[Opening MATERIALS PROVIDED section]

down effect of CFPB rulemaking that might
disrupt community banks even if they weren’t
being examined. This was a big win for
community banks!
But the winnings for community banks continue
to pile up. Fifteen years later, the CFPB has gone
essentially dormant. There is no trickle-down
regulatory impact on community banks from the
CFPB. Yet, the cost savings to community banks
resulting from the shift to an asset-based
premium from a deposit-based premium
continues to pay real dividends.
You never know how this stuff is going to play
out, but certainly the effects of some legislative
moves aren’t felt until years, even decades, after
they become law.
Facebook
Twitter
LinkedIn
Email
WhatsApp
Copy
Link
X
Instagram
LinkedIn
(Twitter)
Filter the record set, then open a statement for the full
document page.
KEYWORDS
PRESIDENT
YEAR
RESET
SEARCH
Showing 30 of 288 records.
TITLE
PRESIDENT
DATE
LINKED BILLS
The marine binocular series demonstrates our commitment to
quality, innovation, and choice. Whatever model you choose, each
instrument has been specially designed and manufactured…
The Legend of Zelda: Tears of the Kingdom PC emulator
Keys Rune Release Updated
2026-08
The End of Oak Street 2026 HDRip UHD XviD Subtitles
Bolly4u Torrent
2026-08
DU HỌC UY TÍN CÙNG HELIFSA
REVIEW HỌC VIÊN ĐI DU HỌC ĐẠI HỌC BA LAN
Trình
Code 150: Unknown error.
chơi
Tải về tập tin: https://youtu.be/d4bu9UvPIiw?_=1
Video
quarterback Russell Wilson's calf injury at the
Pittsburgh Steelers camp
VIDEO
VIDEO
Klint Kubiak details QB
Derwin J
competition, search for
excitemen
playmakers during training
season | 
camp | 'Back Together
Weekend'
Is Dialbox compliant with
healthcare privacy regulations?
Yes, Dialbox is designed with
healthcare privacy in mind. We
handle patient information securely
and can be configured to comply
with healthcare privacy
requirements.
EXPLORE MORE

[Closing MATERIALS PROVIDED section]

■ **REQUIREMENT**: When the word "with" shows up in a line of the entries, report that line.

■ **TASK OUTPUT**:
Is Dialbox compliant with
Yes, Dialbox is designed with
with healthcare privacy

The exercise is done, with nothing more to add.